Genç, hem realist hem sürrealist açıdan anlatıyor metnini. Kıssanın başında anlamlandırma bulanıklığına düşürüyor okuyucuyu. Güzel bir bulanıklık bu. “Nasıl?”, “Ne?” sorularını sorduruyor. Metne faal olarak katılan okur anlatıcıyla eş vakitli o soruların peşinden koşuyor.
Ezima’da, hayalinde geriye dönüp, yaşadıklarının farklı olabileceği olasılıkları hesaplayarak, şimdiyi dönüştürme gayreti var. Borges’i selamlama gibi… Ayrıyeten Sait Faik’i ‘Semaver’le anarken, “Tütün Tabakası” isimli hikayesindeki -İ- (İsyan-İskân-İmza) üçgenleri, Kafka’nın metinlerindeki otorite (İktidar-Baba-Anne ya da iktidar-bürokrasi-evrak) üçgenlerini akla getiriyor.
Yazar her ne kadar Meyman (yok lakin var) Köyü’nü, İsviçre’de bir kasabayı ve İstanbul’u yer olarak işaretlese de asıl yer Ezima’nın zihni. Vakit da yere koşut olarak ileri geri sıçrayarak Ezima’nın belleğinde esniyor, genişliyor ve bükülüyor. Her postmodern metinde olduğu üzere vakit da, yer da ön planda değil.
Yazar, karakterine ayna karşısında yakışıksız yüz oyunu oynatıyor. Ezima diğerlerinden aldığı organlarla yüzünün görünümünü eğiyor, büküyor, çarpıtıyor. Tıpkı dünya üzere karmakarışık, birbiriyle uyumsuz, modüllü hale getiriyor.
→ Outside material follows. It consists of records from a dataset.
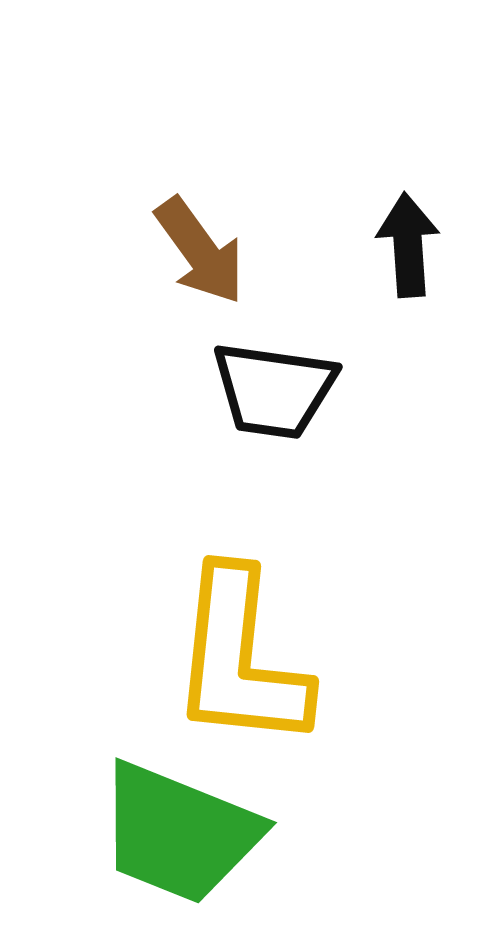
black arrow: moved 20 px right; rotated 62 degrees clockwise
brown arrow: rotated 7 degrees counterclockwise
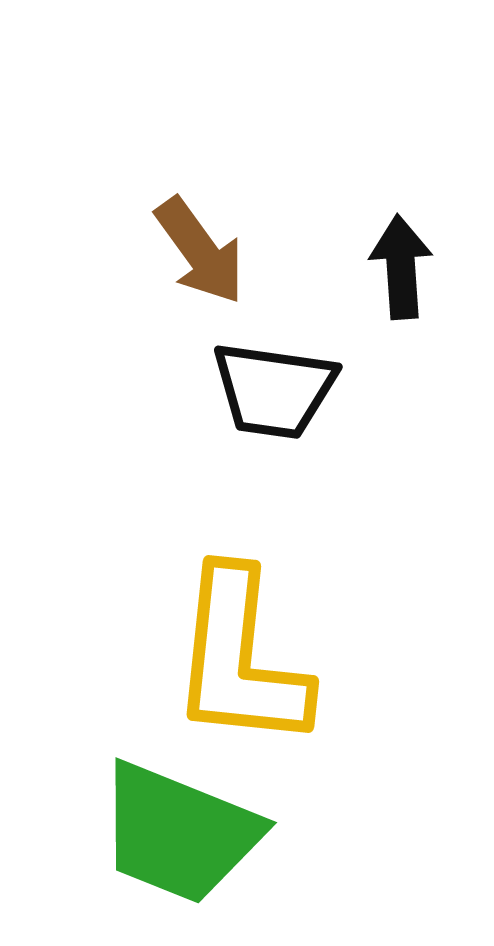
black arrow: moved 7 px left, 22 px down
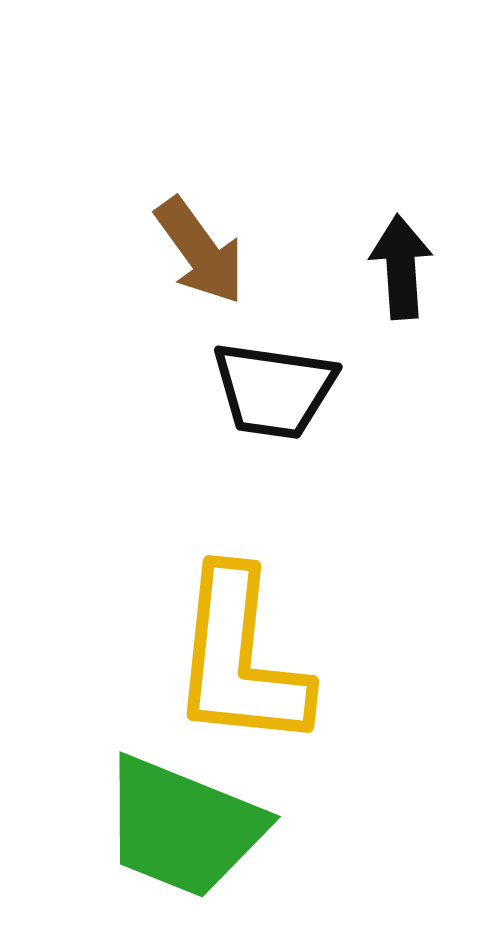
green trapezoid: moved 4 px right, 6 px up
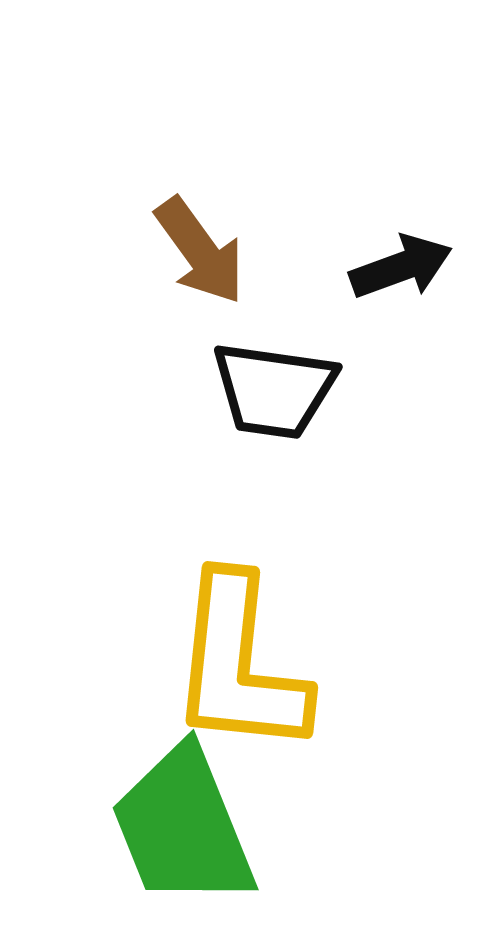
black arrow: rotated 74 degrees clockwise
yellow L-shape: moved 1 px left, 6 px down
green trapezoid: rotated 46 degrees clockwise
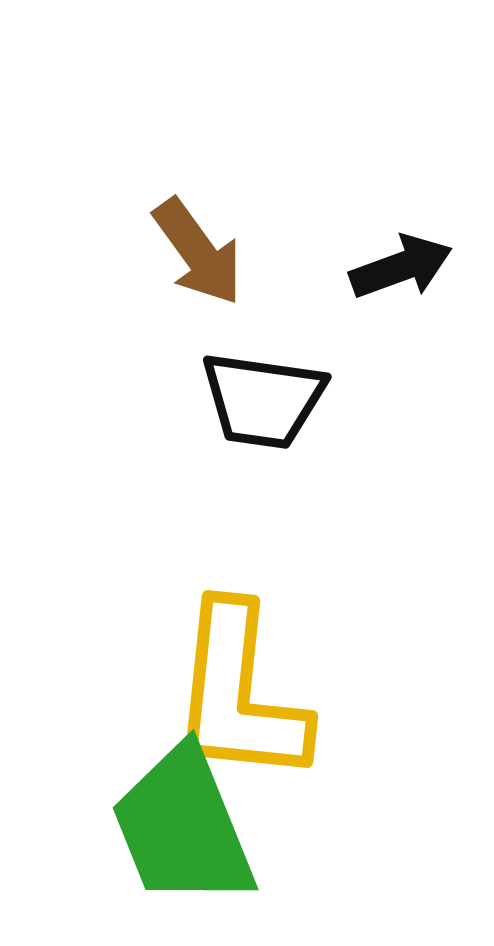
brown arrow: moved 2 px left, 1 px down
black trapezoid: moved 11 px left, 10 px down
yellow L-shape: moved 29 px down
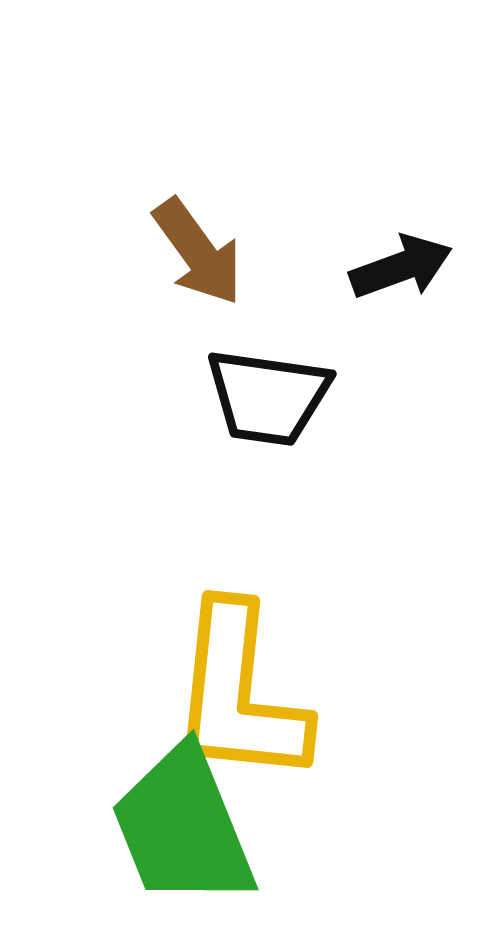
black trapezoid: moved 5 px right, 3 px up
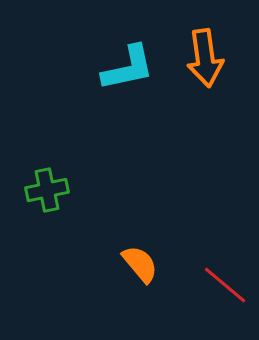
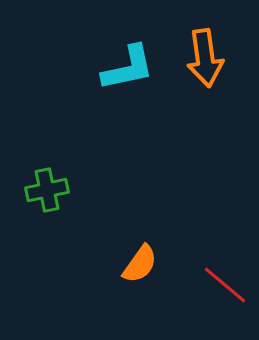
orange semicircle: rotated 75 degrees clockwise
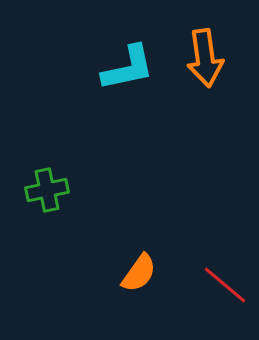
orange semicircle: moved 1 px left, 9 px down
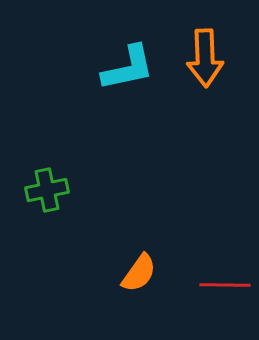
orange arrow: rotated 6 degrees clockwise
red line: rotated 39 degrees counterclockwise
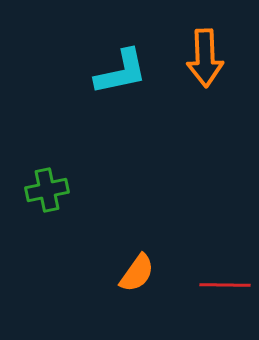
cyan L-shape: moved 7 px left, 4 px down
orange semicircle: moved 2 px left
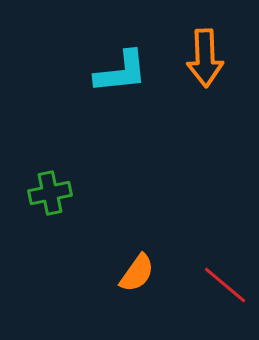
cyan L-shape: rotated 6 degrees clockwise
green cross: moved 3 px right, 3 px down
red line: rotated 39 degrees clockwise
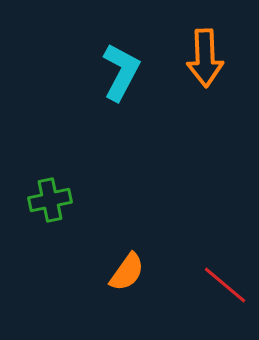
cyan L-shape: rotated 56 degrees counterclockwise
green cross: moved 7 px down
orange semicircle: moved 10 px left, 1 px up
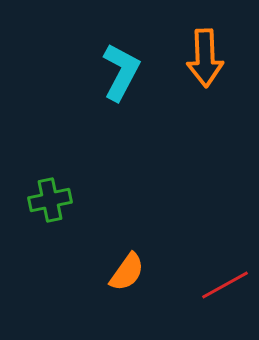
red line: rotated 69 degrees counterclockwise
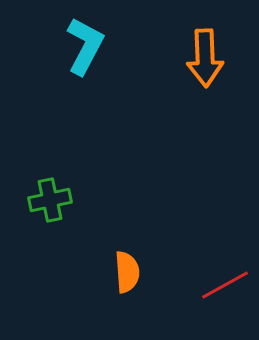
cyan L-shape: moved 36 px left, 26 px up
orange semicircle: rotated 39 degrees counterclockwise
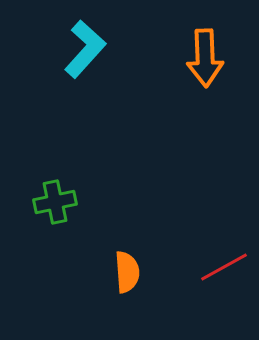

Ayna artık bu parçalanmış dünyada gerçeği yansıtmıyor natürel ki… Ezima, “Kimi vakit oburu olmak kimi vakit da kendine oburu olmak istiyordu.” (s.23) Nibel Genç’in bir başarısı da karakterini, bu türlü, olmak istediği üzere aktarabilmesi.
KEÇİ KILINDAN HEYBE – SON
Ezima, anlatıyı başa döndürür. Bütün bu anlattığı kıssaların aslında Ezima’nın zihninde yaratılıp şekillendiğini söyler müellif. “Keçi Kılından Heybe”nin hem metafor hem öykü ismi olduğunu tabir eder. Ezima masa başındadır artık ne ki zihni bir Meyman’da bir şurada bir burada öyküden kıssaya, vakitten vakte sıçramaktadır. Aslında Ezima hiçbir yerdedir. “Ezima ne de olsa bir roman karakteridir.” (s.187) Ezima tekrar, -Mısır Koçanlarını Kızartan Koku’nun olduğu- güne bakar zihninin penceresinden: Dedesinin kardeşine Waye İvrayim’in alevlere hakikat koşuşunu görür. Tıpkı vakitte ona “Gitme!” -diye bağırıldığını da duyar…
Keçi kılından heybenin içi Ezima’nın anlattığı öykülerle dolmuş taşmıştır. On beşini anlatmıştır. Daha da anlatacakları vardır. Bu metinler kıssa olur, roman olur. Hangi tipi uygun görürse muharrir.